> _Input records_
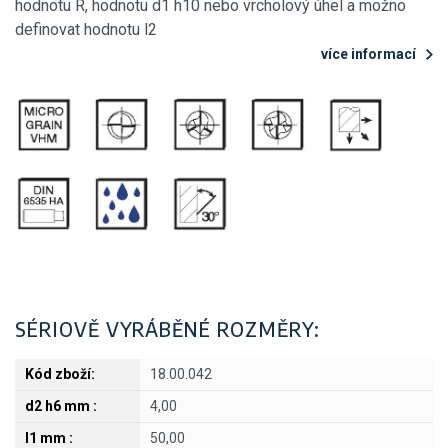
hodnotu R, hodnotu d1 h10 nebo vrcholový úhel a možno
definovat hodnotu l2
více informací
SÉRIOVĚ VYRÁBĚNÉ ROZMĚRY:
18.00.042
4,00
50,00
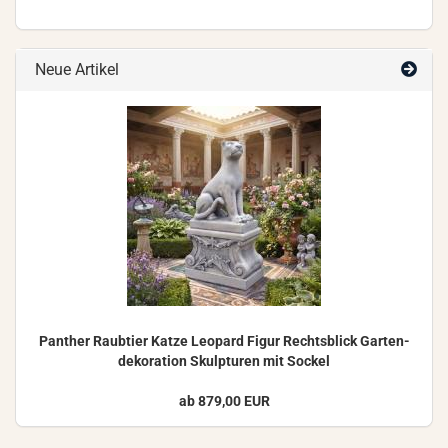
Neue Artikel
Pan­ther Raub­tier Katze Leo­pard Figur Rechts­blick Gar­ten­
de­ko­ra­ti­on Skulp­tu­ren mit So­ckel
ab 879,00 EUR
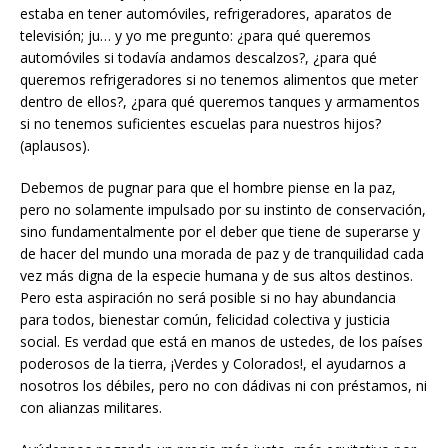
estaba en tener automóviles, refrigeradores, aparatos de
televisión; ju… y yo me pregunto: ¿para qué queremos
automóviles si todavía andamos descalzos?, ¿para qué
queremos refrigeradores si no tenemos alimentos que meter
dentro de ellos?, ¿para qué queremos tanques y armamentos
si no tenemos suficientes escuelas para nuestros hijos?
(aplausos).
Debemos de pugnar para que el hombre piense en la paz,
pero no solamente impulsado por su instinto de conservación,
sino fundamentalmente por el deber que tiene de superarse y
de hacer del mundo una morada de paz y de tranquilidad cada
vez más digna de la especie humana y de sus altos destinos.
Pero esta aspiración no será posible si no hay abundancia
para todos, bienestar común, felicidad colectiva y justicia
social. Es verdad que está en manos de ustedes, de los países
poderosos de la tierra, ¡Verdes y Colorados!, el ayudarnos a
nosotros los débiles, pero no con dádivas ni con préstamos, ni
con alianzas militares.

> _What you need to do_
From the line that contains "de­ko­ra­ti­on Skulp­tu­ren mit So­ckel" down to the final line of the entries above, please copy each line exactly, excluding pictures.

> _Reply_
de­ko­ra­ti­on Skulp­tu­ren mit So­ckel
ab 879,00 EUR
estaba en tener automóviles, refrigeradores, aparatos de
televisión; ju… y yo me pregunto: ¿para qué queremos
automóviles si todavía andamos descalzos?, ¿para qué
queremos refrigeradores si no tenemos alimentos que meter
dentro de ellos?, ¿para qué queremos tanques y armamentos
si no tenemos suficientes escuelas para nuestros hijos?
(aplausos).
Debemos de pugnar para que el hombre piense en la paz,
pero no solamente impulsado por su instinto de conservación,
sino fundamentalmente por el deber que tiene de superarse y
de hacer del mundo una morada de paz y de tranquilidad cada
vez más digna de la especie humana y de sus altos destinos.
Pero esta aspiración no será posible si no hay abundancia
para todos, bienestar común, felicidad colectiva y justicia
social. Es verdad que está en manos de ustedes, de los países
poderosos de la tierra, ¡Verdes y Colorados!, el ayudarnos a
nosotros los débiles, pero no con dádivas ni con préstamos, ni
con alianzas militares.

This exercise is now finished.